Heilbronn. „Wir haben in Europa alles, um großartige Technologien hervorzubringen“, erklärte Peter Sarlin am Montag auf der Konferenz TECH 2026. „Aber unsere Ambitionen sind nicht groß genug.“ Der finnische Unternehmer hatte vor zwei Jahren sein KI-Unternehmen Silo AI für 665 Millionen Dollar an den US-Chipkonzern AMD verkauft – einer der bisher größten KI-Deals in Europa. Nun hat Sarlin für sein neues Unternehmen Qutwo 25 Millionen Euro bei Investoren eingesammelt.
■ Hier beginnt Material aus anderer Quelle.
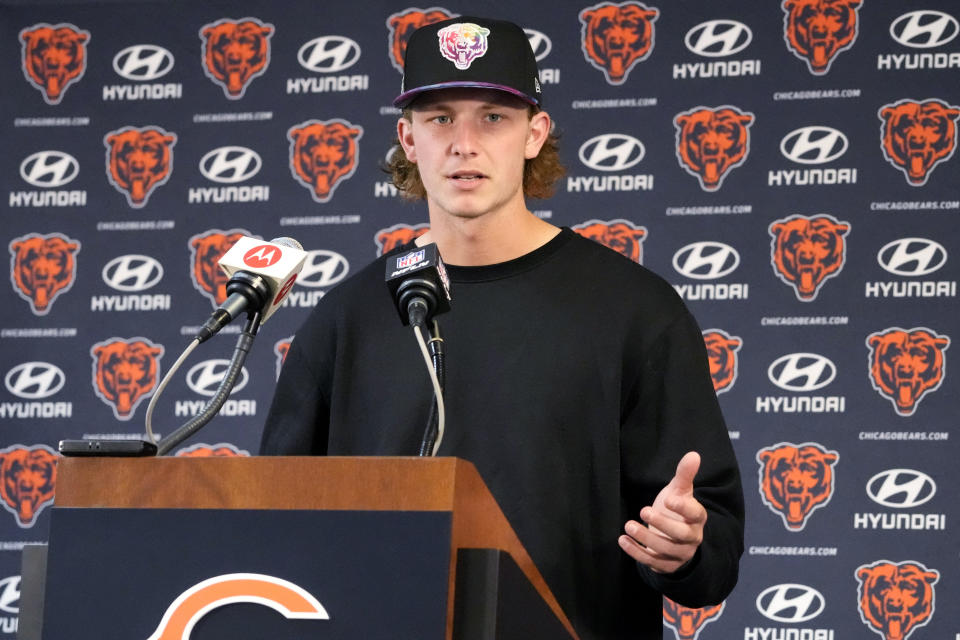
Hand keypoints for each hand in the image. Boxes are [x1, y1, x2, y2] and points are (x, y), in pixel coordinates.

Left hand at [618, 451, 706, 573]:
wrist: (673, 536)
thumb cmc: (676, 510)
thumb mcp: (679, 491)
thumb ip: (684, 474)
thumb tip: (693, 454)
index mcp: (697, 518)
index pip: (696, 514)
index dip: (684, 508)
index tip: (668, 499)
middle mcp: (692, 538)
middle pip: (680, 535)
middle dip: (662, 524)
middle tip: (643, 510)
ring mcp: (680, 554)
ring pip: (665, 550)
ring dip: (646, 538)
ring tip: (628, 525)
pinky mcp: (667, 565)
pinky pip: (653, 562)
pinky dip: (636, 552)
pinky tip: (622, 540)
Europäische KI-Start-ups im Aufwind
Sarlins neues Unternehmen Qutwo ist nur ein Beispiel von vielen: Europa bringt zunehmend KI-Start-ups hervor, doch die wertvollsten Rivalen sitzen weiterhin in den USA. Während OpenAI und Anthropic auf den Börsengang zusteuern, suchen europäische Gründer bewusst nach anderen Wegen – ohne das Silicon Valley bloß zu kopieren. Auf der TECH skizzierten Gründer von Cohere, Legora und Pigment ihre Gegenstrategie.
Wachsender Anteil der KI am europäischen Start-up-Ökosystem
Inzwischen ist fast jedes vierte mit Wagniskapital finanzierte Start-up in Europa ein KI-Unternehmen. 2025 entfielen 43 Prozent des gesamten europäischen Exit-Volumens auf KI-Firmen, zehn Jahre zuvor waren es lediglich 1,3 Prozent, wie Daten des Branchendienstes Pitchbook zeigen. Künstliche Intelligenz ist damit zur treibenden Kraft der europäischen Start-up-Szene geworden.
Die europäischen KI-Vordenker sind überzeugt: Mit gezielten Investitionen, einer starken Forschungsbasis und einem Fokus auf spezifische Anwendungen können sie den Rückstand gegenüber den USA verringern. „Wir müssen nicht alles nachahmen, was in Amerika passiert“, betonte ein Teilnehmer der Konferenz. „Europa hat eigene Stärken, etwa im Bereich der industriellen KI oder der datenschutzfreundlichen Lösungen.“
Die TECH 2026 in Heilbronn zeigt: Europas KI-Szene ist lebendig und ambitioniert. Die Frage ist, ob die europäischen Start-ups den Sprung in die globale Spitzenliga schaffen – oder ob sie, wie so oft, von US-Giganten übernommen werden.